Sur la demande de frais irrépétibles :
L’article 700 du code de procédure civile dispose que le juge condamne la partie tenue aux dépens ou qui perd son procès à payer à l’autre partie la somme qu’il détermine, au titre des frais exposés et non compris dans les dépens.
Dans tous les cas, le juge tient compte de l’équité ou de la situation économique de la partie condamnée. Il peut, même d’office, pour des raisons tirées des mêmes considérations, dire qu’il n’y a pas lieu à ces condamnations.

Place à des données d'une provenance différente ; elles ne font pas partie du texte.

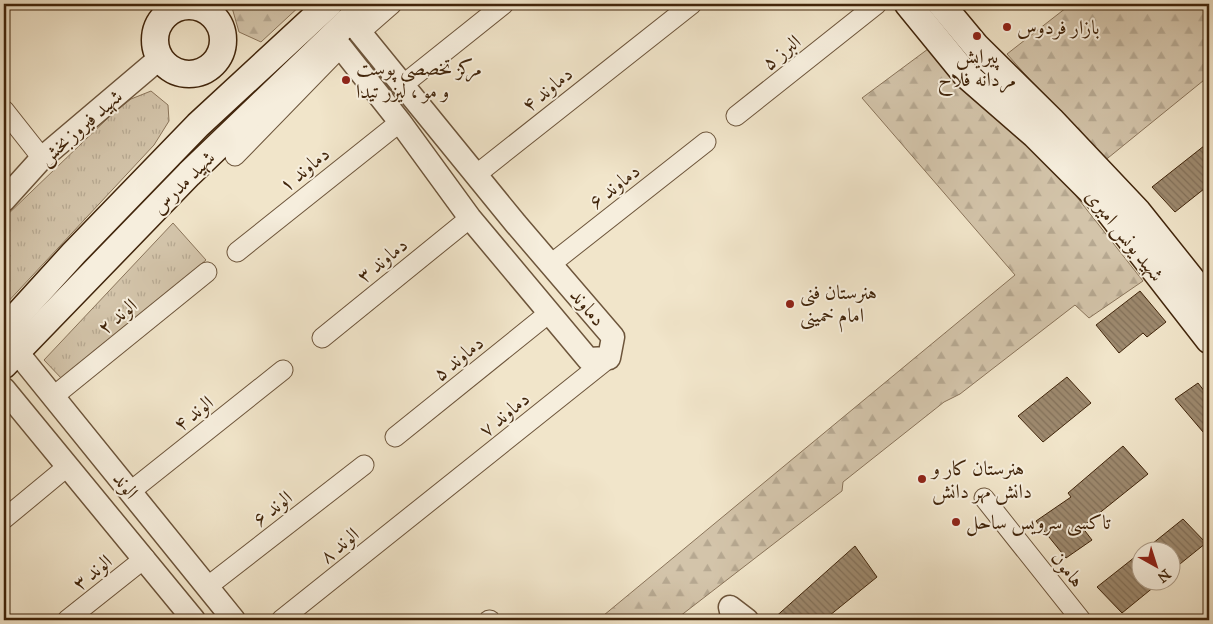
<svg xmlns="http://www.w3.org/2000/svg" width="1213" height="624" font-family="'IM FELL Great Primer',Amiri,serif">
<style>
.grass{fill:url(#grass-tufts);stroke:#8a745a}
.forest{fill:url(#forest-firs);stroke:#8a745a}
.building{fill:url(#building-back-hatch);stroke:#41250b}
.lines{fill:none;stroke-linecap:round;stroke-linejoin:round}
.minor-casing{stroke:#6d553b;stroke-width:21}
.tertiary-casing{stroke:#6d553b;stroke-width:25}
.secondary-casing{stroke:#41250b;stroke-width:29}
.minor{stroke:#f6eedd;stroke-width:19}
.tertiary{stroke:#f6eedd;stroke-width:22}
.secondary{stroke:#f6eedd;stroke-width:26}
.poi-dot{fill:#8f2418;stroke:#f6eedd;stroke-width:2}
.labels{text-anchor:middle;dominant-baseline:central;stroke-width:4;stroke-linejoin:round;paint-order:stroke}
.poi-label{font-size:20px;fill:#41250b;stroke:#f6eedd;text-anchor:start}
.street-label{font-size:20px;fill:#41250b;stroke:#f6eedd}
</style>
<defs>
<pattern id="grass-tufts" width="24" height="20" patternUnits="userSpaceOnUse" patternTransform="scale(1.25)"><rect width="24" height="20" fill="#d3c4aa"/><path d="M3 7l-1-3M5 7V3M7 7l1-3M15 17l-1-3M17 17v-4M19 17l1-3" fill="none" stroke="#b6a891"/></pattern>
<pattern id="forest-firs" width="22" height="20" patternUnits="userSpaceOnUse" patternTransform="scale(1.25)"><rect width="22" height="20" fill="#d3c4aa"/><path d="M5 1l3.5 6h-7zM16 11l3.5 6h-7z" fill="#b6a891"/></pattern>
<pattern id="building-back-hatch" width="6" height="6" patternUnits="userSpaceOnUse" patternTransform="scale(1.25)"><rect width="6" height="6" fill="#9d896e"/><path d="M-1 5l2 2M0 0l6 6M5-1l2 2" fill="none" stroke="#827059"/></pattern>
</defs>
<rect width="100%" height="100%" fill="#f1e5ca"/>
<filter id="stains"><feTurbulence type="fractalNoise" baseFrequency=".004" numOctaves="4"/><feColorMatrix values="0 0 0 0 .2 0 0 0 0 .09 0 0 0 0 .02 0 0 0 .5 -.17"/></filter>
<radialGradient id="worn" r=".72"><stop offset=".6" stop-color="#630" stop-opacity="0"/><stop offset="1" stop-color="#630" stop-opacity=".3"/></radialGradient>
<!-- grass -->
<g class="grass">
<polygon points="151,91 168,105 169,121 154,145 4,306 4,218 109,117 131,99"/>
<polygon points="173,223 206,260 63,380 44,360"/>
</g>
<!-- forest -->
<g class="forest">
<polygon points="231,4 302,4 261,42 239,32"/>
<polygon points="1071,4 1209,4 1209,76 1103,162 1007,54"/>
<polygon points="928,49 962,89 1050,163 1143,281 1089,318 1075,305 960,394 944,402 843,482 842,491 675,620 598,620 1015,275 862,98"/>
</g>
<!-- building -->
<g class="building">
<polygon points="1209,142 1209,185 1175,212 1152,187"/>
<polygon points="1140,291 1166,322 1147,337 1143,333 1119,353 1096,325"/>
<polygon points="1067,377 1091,403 1043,442 1018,416"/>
<polygon points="1198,383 1209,397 1209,439 1175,399"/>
<polygon points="1123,446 1148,474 1082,527 1092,540 1066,558 1036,521 1071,497 1068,493"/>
<polygon points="1183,519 1206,543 1170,572 1170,552 1142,552"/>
<polygon points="855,546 877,577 824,620 772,620"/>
<polygon points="1140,553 1140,582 1160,582 1122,613 1097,587"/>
</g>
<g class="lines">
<defs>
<g id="minor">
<polyline points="206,10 214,4"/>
<polyline points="360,32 392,4"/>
<polyline points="404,84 504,4"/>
<polyline points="4,110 42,158"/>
<polyline points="736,116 877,4"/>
<polyline points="235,156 341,47"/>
<polyline points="477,174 692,4"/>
<polyline points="237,252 400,122"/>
<polyline points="551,264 706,142"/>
<polyline points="322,338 470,218"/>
<polyline points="54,396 207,272"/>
<polyline points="395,437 549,313"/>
<polyline points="131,491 283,370"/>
<polyline points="984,498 1081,620"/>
<polyline points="4,519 68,466"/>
<polyline points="207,587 364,465"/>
<polyline points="67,620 145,558"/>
<polyline points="281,620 609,358"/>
<polyline points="489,620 490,620"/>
</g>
<g id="tertiary">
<polyline points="332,36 400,122 470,218 588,359 609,358 613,337 516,224 349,19"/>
<polyline points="4,200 42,158 160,58"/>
<polyline points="17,352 234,620"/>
<polyline points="4,389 194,620"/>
<polyline points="733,620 730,607 747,620"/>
</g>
<g id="secondary">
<polyline points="908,4 966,75 1035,135 1100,200 1209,340"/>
<polyline points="941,4 976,46 1051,120 1138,212 1209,301"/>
<circle cx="189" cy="40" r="34"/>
<polyline points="4,330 74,253 198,125 329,4"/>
<polyline points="4,365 189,174 366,4"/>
</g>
</defs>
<!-- minor casing -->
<use href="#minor" class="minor-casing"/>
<!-- tertiary casing -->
<use href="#tertiary" class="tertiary-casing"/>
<!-- secondary casing -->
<use href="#secondary" class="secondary-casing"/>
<!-- minor -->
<use href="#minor" class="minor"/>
<!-- tertiary -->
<use href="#tertiary" class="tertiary"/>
<!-- secondary -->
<use href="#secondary" class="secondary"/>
</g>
<!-- markers -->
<g class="poi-dot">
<circle cx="1007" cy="27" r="5"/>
<circle cx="977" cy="36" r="5"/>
<circle cx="346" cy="80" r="5"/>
<circle cx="790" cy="304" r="5"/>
<circle cx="922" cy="479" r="5"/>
<circle cx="956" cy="522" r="5"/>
</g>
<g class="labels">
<!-- poi labels -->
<g class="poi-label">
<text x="1017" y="27">بازار فردوس</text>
<text x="977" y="56" text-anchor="middle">پیرایش<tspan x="977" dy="23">مردانه فلاح</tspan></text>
<text x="356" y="68">مرکز تخصصی پوست<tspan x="356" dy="23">و مو ، لیزر تیدا</tspan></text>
<text x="800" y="292">هنرستان فنی<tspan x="800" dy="23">امام خمینی</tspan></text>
<text x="932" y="468">هنرستان کار و<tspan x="932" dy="23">دانش مهر دانش</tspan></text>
<text x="966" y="522">تاکسی سرویس ساحل</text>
</g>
<!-- street labels -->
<g class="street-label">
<text transform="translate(781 52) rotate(-39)">البرز ۵</text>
<text transform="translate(547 89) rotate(-39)">دماوند ۴</text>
<text transform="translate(80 127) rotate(-41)">شهید فیروزبخش</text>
<text transform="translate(304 169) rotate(-39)">دماوند ۱</text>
<text transform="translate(183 182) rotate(-45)">شهید مدرس</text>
<text transform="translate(614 186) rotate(-38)">دماوند ۶</text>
<text transform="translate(1125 235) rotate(51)">شهید یونس امیری</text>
<text transform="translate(382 260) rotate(-39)">دماوند ۳</text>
<text transform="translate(588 307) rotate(50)">دماوند</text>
<text transform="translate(117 316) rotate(-39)">الوند ۲</text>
<text transform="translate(458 358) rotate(-39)">دماوند ۵</text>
<text transform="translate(193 413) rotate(-38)">الوند ۴</text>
<text transform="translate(504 414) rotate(-39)">دماوند ۷</text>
<text transform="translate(126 485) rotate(52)">الوند</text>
<text transform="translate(272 508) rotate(-38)">الوند ۶</text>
<text transform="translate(339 545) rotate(-39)">الوند ۸</text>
<text transform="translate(1068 569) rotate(52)">هامون</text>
<text transform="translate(92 572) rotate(-39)">الوند ۳</text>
</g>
</g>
<!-- margin -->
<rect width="1213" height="624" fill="none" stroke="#f1e5ca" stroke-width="20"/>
<rect x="5" y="5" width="1203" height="614" fill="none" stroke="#41250b" stroke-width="2.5"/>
<rect x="10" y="10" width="1193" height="604" fill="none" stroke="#41250b"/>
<!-- north arrow -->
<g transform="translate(1156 566) rotate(141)"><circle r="24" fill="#f6eedd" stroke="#ae9e89"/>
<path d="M0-4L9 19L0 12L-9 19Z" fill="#8f2418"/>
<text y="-8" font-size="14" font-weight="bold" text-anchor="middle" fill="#41250b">N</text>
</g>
<rect width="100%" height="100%" filter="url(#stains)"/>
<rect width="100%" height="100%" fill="url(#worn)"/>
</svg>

En l’espèce, la Caisse sera condamnée à verser à Madame [N] [S] la somme de 1 000 euros au titre des frais exposés et non compris dans les dépens.
Sur les dépens
Succombant à l’instance, la Caisse sera condamnée aux dépens en application de l’article 696 du code de procédure civile applicable, en vertu du paragraphe II de l’article R.142-1-A du code de la sécurité sociale.
PAR CES MOTIFS
Le tribunal, après débats tenus en audience publique, après en avoir délibéré conformément à la loi, statuant par jugement contradictoire, rendu en premier ressort, par mise à disposition au greffe,
DIT que Madame [N] [S] n’était pas apte à la reprise d’une activité professionnelle quelconque au 31 juillet 2021 et ce jusqu’au 29 mars 2022 inclus ;
RENVOIE Madame [N] [S] devant la Caisse primaire d’assurance maladie de [Localité 5] pour liquidation de l’ensemble de ses droits ;
CONDAMNE la Caisse primaire d’assurance maladie de [Localité 5] à verser à Madame [N] [S] la somme de 1 000 euros au titre de l’article 700 2° du code de procédure civile ;
CONDAMNE la Caisse primaire d’assurance maladie de [Localité 5] aux entiers dépens de l’instance ;
RAPPELLE que ce jugement est susceptible d’appel dans le délai d’un mois à compter de sa notification aux parties ;
Ainsi jugé et mis à disposition au greffe du tribunal le 3 novembre 2025, et signé par la présidente et la greffière.